Records for the task:
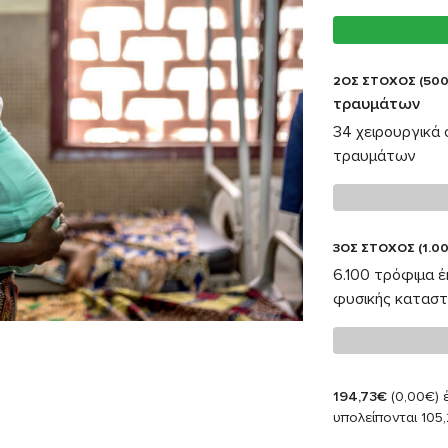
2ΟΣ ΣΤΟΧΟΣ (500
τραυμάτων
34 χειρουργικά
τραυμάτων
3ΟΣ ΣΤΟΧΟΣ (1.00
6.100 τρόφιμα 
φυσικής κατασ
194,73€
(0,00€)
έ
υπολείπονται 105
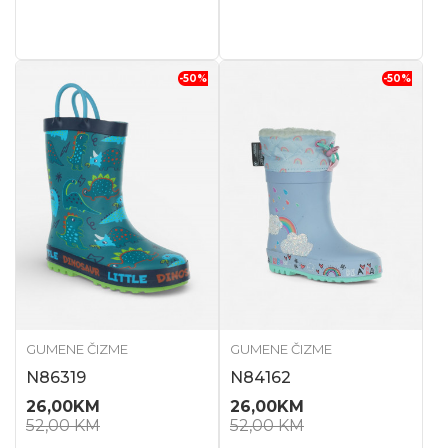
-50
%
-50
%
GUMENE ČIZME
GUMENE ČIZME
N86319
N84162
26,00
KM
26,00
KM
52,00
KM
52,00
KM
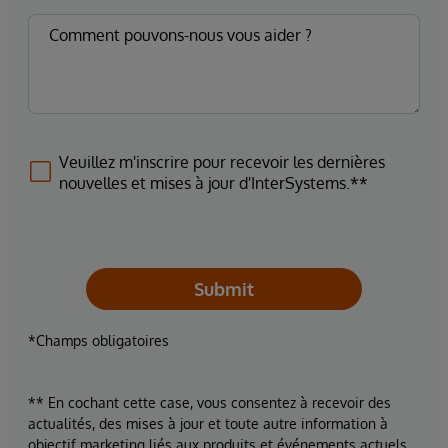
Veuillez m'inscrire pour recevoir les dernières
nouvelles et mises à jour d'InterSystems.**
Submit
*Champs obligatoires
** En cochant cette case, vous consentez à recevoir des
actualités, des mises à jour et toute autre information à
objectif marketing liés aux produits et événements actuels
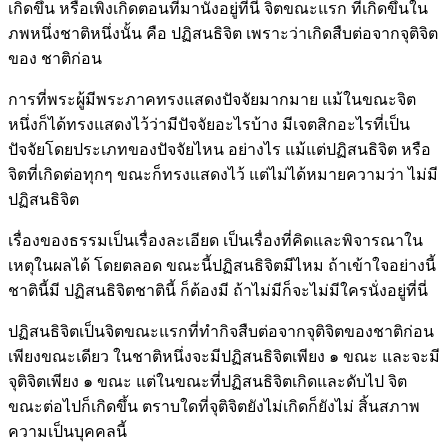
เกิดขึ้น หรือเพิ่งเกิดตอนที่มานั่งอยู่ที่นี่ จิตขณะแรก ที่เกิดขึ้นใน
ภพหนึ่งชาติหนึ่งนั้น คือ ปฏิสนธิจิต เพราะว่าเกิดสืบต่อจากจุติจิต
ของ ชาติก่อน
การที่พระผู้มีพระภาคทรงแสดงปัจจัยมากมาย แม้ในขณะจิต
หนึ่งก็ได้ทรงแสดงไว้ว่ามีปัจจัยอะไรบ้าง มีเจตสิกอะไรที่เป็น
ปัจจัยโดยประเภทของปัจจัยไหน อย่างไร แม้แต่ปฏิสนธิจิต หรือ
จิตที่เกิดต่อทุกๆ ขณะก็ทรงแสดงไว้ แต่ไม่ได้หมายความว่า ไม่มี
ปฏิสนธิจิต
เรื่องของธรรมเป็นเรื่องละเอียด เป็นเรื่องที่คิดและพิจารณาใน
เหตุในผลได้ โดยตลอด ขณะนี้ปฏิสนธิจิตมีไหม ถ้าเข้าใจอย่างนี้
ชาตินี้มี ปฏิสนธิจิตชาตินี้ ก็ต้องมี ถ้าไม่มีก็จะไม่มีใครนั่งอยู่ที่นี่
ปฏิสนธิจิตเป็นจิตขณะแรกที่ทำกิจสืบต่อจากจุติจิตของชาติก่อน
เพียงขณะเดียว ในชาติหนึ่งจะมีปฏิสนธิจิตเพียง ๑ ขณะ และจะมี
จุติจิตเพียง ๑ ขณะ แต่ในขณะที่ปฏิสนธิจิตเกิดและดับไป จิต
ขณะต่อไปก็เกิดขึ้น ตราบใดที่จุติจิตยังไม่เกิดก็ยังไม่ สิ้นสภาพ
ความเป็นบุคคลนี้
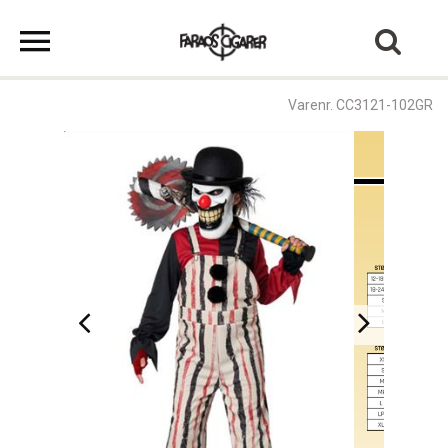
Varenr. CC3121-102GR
* * *
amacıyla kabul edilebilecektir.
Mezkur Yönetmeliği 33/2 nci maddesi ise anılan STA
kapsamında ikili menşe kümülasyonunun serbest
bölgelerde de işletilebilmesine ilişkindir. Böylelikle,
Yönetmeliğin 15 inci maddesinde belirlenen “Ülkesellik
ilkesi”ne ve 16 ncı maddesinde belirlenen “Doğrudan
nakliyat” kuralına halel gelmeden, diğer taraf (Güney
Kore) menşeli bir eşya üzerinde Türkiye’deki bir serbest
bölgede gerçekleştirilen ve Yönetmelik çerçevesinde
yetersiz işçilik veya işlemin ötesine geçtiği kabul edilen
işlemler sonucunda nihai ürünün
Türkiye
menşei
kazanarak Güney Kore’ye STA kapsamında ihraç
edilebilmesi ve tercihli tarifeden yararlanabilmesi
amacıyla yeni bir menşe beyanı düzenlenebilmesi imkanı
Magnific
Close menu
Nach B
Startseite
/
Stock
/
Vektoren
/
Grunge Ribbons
---
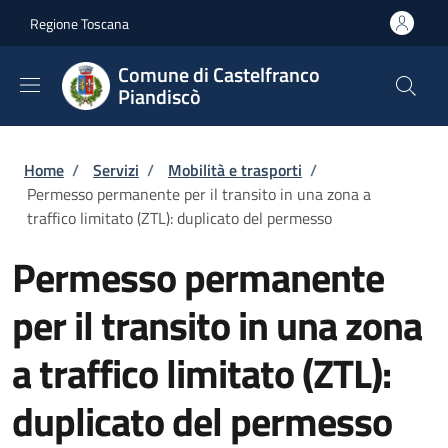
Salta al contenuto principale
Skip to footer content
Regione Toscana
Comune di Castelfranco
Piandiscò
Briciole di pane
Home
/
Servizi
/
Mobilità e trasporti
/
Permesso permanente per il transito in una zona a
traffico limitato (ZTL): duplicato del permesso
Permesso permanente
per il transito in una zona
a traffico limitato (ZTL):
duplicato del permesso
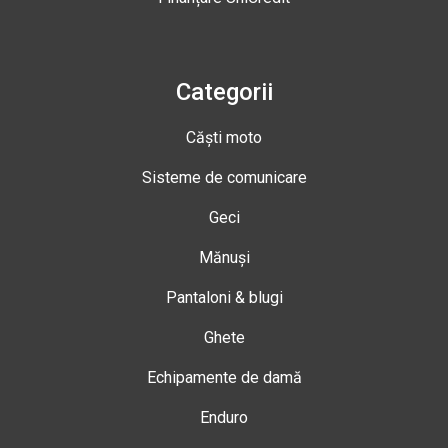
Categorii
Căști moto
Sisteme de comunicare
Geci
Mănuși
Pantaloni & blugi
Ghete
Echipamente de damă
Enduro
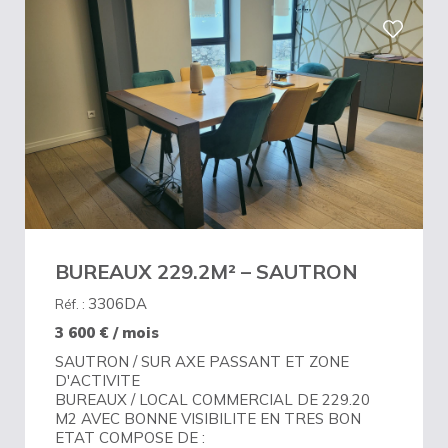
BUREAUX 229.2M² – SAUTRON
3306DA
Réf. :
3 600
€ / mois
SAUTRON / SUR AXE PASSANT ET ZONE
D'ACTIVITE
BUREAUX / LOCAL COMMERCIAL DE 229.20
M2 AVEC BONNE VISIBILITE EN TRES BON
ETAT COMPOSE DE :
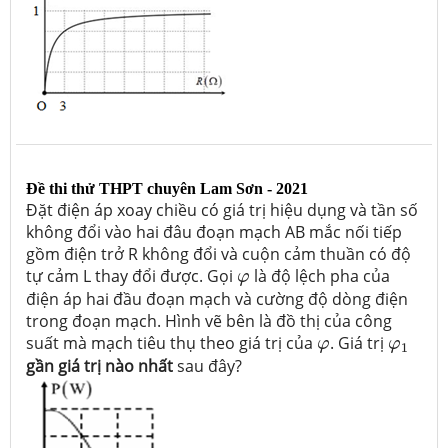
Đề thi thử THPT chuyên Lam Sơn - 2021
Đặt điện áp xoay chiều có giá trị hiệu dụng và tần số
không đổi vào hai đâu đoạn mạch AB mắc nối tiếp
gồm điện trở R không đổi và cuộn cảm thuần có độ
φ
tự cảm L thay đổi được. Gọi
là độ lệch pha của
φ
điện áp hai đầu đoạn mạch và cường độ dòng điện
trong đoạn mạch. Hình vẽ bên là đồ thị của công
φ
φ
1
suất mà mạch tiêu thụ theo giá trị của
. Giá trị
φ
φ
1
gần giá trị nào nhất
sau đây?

What is being asked: Reproduce the items from the line containing "2ΟΣ ΣΤΟΧΟΣ (500" through the line containing "objectif marketing liés", both lines included, and leave the pictures out.

Solution for this task:
2ΟΣ ΣΤΟΧΟΣ (500
τραυμάτων
34 χειρουργικά
τραυμάτων
3ΟΣ ΣΤΟΧΟΣ (1.00
6.100 τρόφιμα 
φυσικής κατασ
194,73€
(0,00€)
έ
υπολείπονται 105
-50
%
-50
%
GUMENE ČIZME
GUMENE ČIZME
N86319
N84162
26,00
KM
26,00
KM
52,00
KM
52,00
KM
Veuillez m'inscrire pour recevoir les dernières
nouvelles et mises à jour d'InterSystems.**
Submit
*Champs obligatoires
** En cochant cette case, vous consentez à recevoir des
actualités, des mises à jour et toute autre information à
objectif marketing liés aux produits et événements actuels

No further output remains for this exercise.